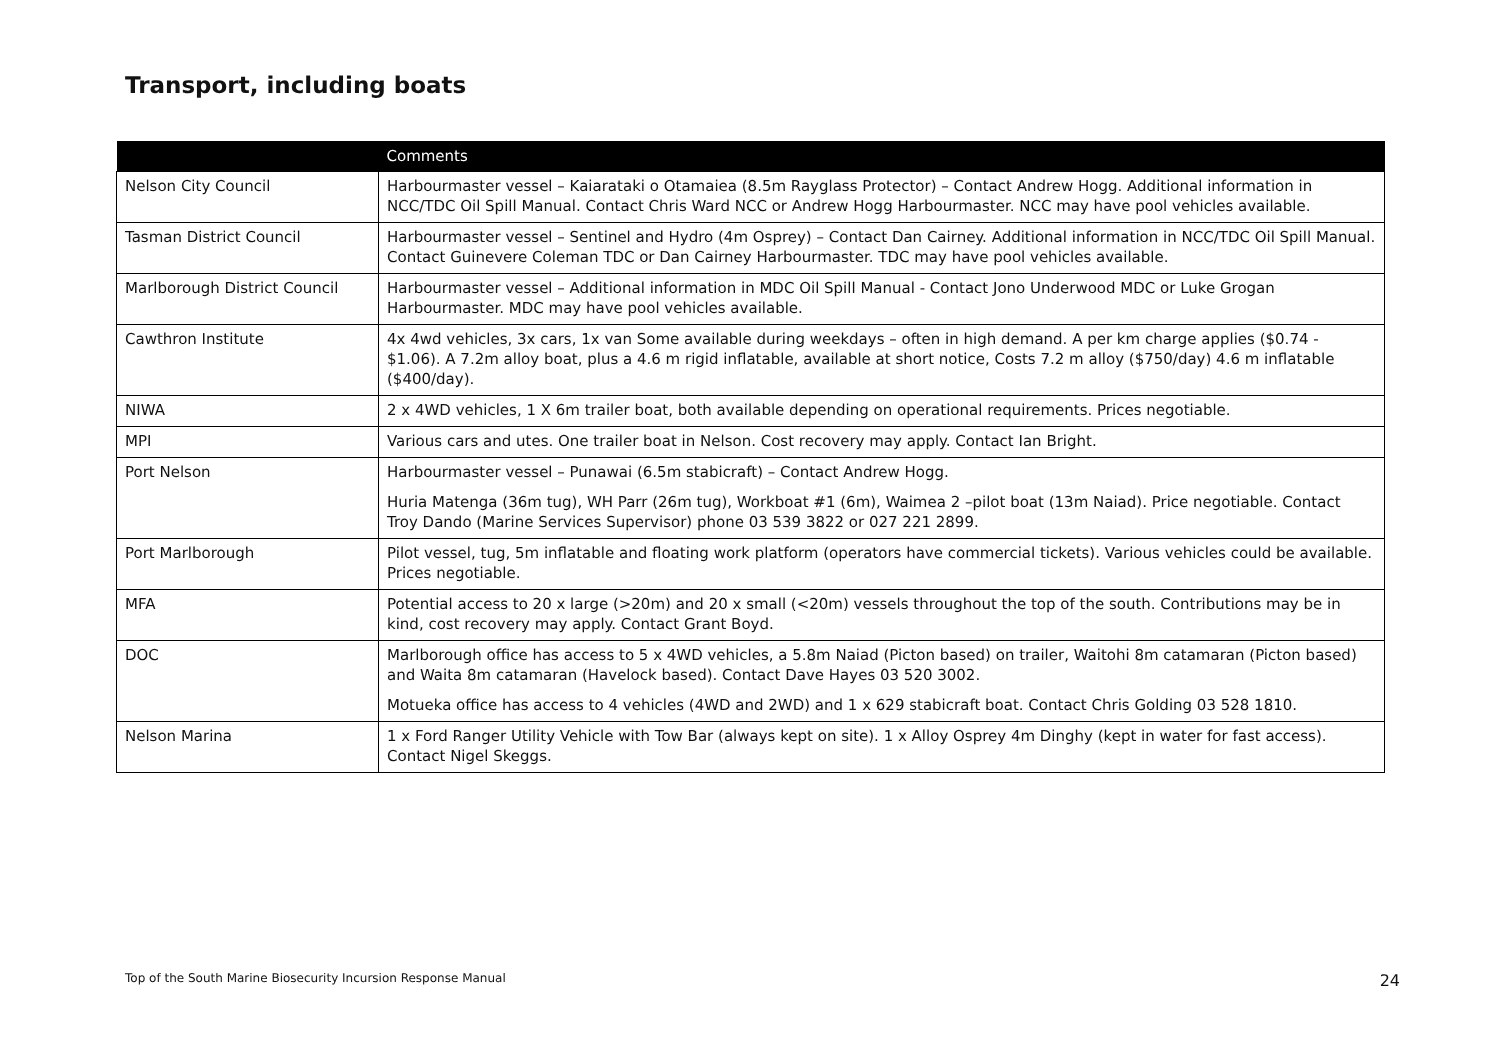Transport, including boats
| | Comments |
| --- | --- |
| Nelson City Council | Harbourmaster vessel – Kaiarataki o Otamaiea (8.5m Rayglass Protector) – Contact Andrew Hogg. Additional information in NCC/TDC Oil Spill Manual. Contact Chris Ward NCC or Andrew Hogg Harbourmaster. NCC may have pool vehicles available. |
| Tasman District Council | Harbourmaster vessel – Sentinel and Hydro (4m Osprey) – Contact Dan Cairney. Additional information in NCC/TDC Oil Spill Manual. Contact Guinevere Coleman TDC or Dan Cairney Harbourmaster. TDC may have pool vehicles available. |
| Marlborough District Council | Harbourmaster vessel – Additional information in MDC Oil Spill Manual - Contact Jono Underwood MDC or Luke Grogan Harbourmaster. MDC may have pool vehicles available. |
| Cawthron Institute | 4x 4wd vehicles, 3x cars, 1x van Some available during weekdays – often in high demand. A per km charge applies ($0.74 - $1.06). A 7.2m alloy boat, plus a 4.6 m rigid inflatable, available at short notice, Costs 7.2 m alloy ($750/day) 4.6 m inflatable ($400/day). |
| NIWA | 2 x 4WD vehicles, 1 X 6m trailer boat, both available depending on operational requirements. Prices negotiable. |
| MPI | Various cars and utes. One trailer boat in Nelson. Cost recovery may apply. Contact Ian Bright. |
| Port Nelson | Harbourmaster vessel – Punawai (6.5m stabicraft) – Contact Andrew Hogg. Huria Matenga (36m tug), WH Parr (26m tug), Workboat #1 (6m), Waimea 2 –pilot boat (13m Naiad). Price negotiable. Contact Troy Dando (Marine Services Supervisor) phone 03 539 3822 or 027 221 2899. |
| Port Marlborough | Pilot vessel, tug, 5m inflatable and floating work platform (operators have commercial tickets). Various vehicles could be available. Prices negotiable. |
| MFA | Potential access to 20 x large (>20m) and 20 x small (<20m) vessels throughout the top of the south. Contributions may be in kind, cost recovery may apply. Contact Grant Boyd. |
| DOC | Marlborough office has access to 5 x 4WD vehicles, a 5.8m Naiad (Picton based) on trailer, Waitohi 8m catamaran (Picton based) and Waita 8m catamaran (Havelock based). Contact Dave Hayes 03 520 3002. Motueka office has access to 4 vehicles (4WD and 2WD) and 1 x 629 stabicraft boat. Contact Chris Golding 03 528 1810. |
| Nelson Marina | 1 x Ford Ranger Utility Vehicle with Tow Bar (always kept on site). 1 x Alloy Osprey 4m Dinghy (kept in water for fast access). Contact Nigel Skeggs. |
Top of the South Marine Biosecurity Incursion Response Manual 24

TASK PROMPT: Only the lines from the beginning of the listing through the line with "Grant Boyd. |", both ends included, are to be repeated exactly; pictures stay out.

SOLUTION FOR THIS PROBLEM:
Transport, including boats
| | Comments |
| --- | --- |
| Nelson City Council | Harbourmaster vessel – Kaiarataki o Otamaiea (8.5m Rayglass Protector) – Contact Andrew Hogg. Additional information in NCC/TDC Oil Spill Manual. Contact Chris Ward NCC or Andrew Hogg Harbourmaster. NCC may have pool vehicles available. |
| Tasman District Council | Harbourmaster vessel – Sentinel and Hydro (4m Osprey) – Contact Dan Cairney. Additional information in NCC/TDC Oil Spill Manual. Contact Guinevere Coleman TDC or Dan Cairney Harbourmaster. TDC may have pool vehicles available. |
| Marlborough District Council | Harbourmaster vessel – Additional information in MDC Oil Spill Manual - Contact Jono Underwood MDC or Luke Grogan Harbourmaster. MDC may have pool vehicles available. |
| Cawthron Institute | 4x 4wd vehicles, 3x cars, 1x van Some available during weekdays – often in high demand. A per km charge applies ($0.74 - $1.06). A 7.2m alloy boat, plus a 4.6 m rigid inflatable, available at short notice, Costs 7.2 m alloy ($750/day) 4.6 m inflatable ($400/day). |
| NIWA | 2 x 4WD vehicles, 1 X 6m trailer boat, both available depending on operational requirements. Prices negotiable. |
| MPI | Various cars and utes. One trailer boat in Nelson. Cost recovery may apply. Contact Ian Bright. |
| Port Nelson | Harbourmaster vessel – Punawai (6.5m stabicraft) – Contact Andrew Hogg. Huria Matenga (36m tug), WH Parr (26m tug), Workboat #1 (6m), Waimea 2 –pilot boat (13m Naiad). Price negotiable. Contact Troy Dando (Marine Services Supervisor) phone 03 539 3822 or 027 221 2899. |
| Port Marlborough | Pilot vessel, tug, 5m inflatable and floating work platform (operators have commercial tickets). Various vehicles could be available. Prices negotiable. |
| MFA | Potential access to 20 x large (>20m) and 20 x small (<20m) vessels throughout the top of the south. Contributions may be in kind, cost recovery may apply. Contact Grant Boyd. |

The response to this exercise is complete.